| Action item |
Reproduce the data below in full and exclude every picture.

** Data follows **

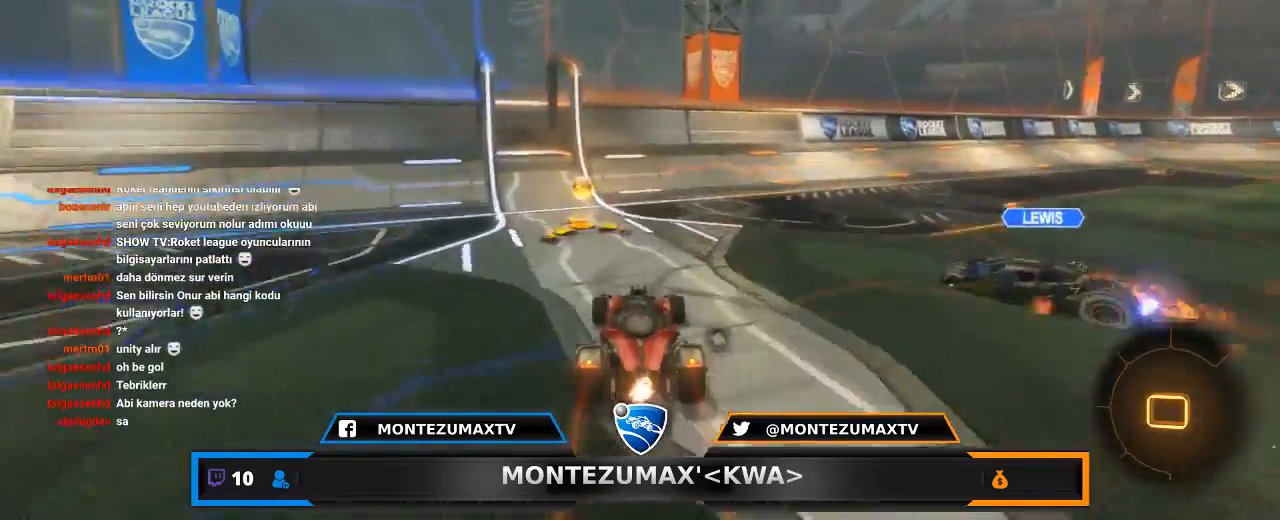
{"keys": ["d", "w"], "mouse": [], "mouse_move": "still", "events": [[66, "d", "down"], [66, "space", "down"], [100, "shift", "down"], [200, "mouse_left", "up"], [200, "space", "up"], [233, "shift", "up"]]}
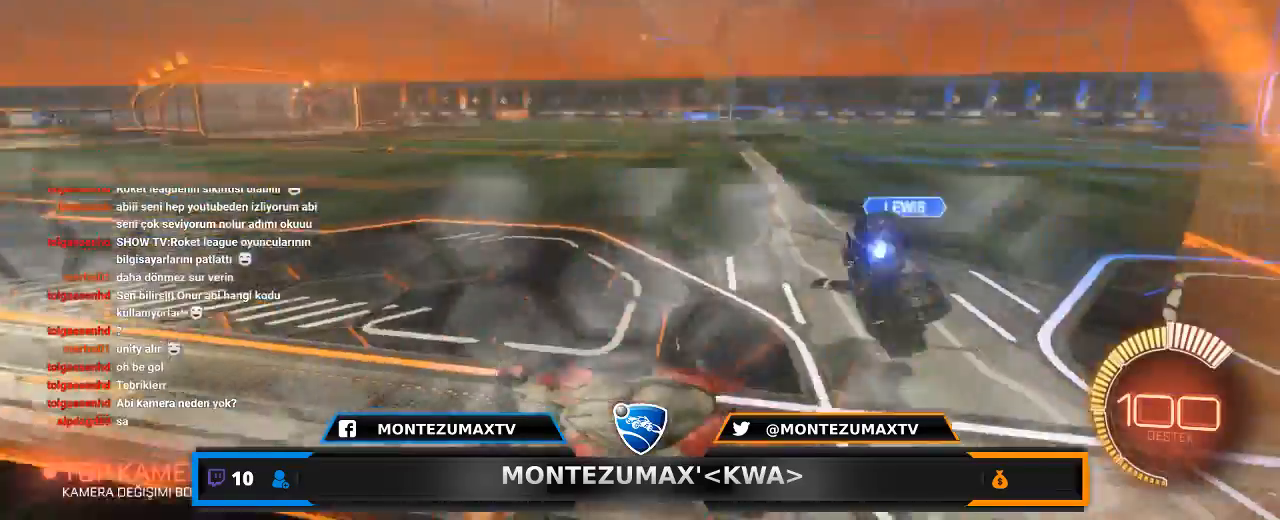
{"keys": ["d", "w"], "mouse": ["left"], "mouse_move": "still", "events": [[300, "mouse_left", "down"]]}
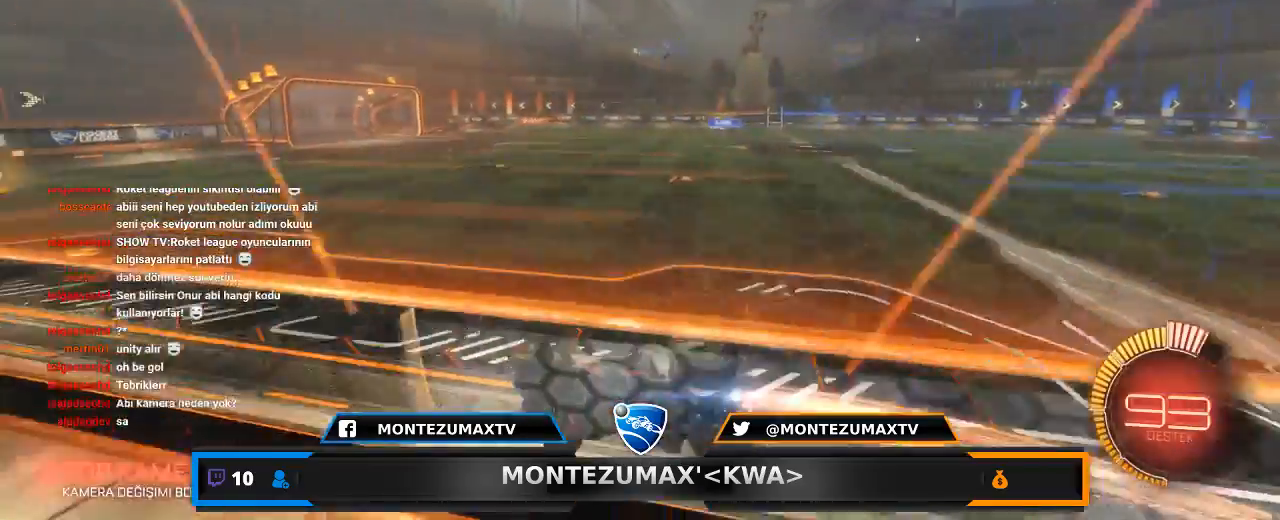
{"keys": ["e", "w"], "mouse": [], "mouse_move": "still", "events": [[233, "d", "up"], [367, "mouse_left", "up"], [400, "mouse_right", "down"], [467, "e", "down"], [500, "mouse_right", "up"]]}
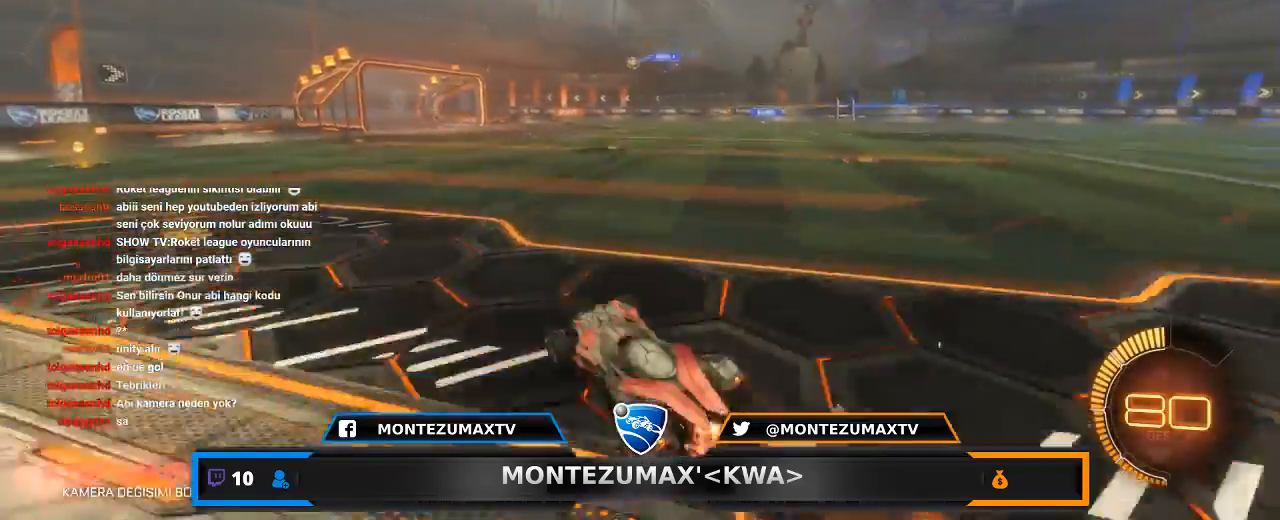
{"keys": ["e", "w"], "mouse": [], "mouse_move": "still", "events": [[100, "mouse_right", "down"], [234, "mouse_right", "up"]]}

** End of Data **

| Solution for this task |
{"keys": ["d", "w"], "mouse": [], "mouse_move": "still", "events": [[66, "d", "down"], [66, "space", "down"], [100, "shift", "down"], [200, "mouse_left", "up"], [200, "space", "up"], [233, "shift", "up"]]}
{"keys": ["d", "w"], "mouse": ["left"], "mouse_move": "still", "events": [[300, "mouse_left", "down"]]}
{"keys": ["e", "w"], "mouse": [], "mouse_move": "still", "events": [[233, "d", "up"], [367, "mouse_left", "up"], [400, "mouse_right", "down"], [467, "e", "down"], [500, "mouse_right", "up"]]}
{"keys": ["e", "w"], "mouse": [], "mouse_move": "still", "events": [[100, "mouse_right", "down"], [234, "mouse_right", "up"]]}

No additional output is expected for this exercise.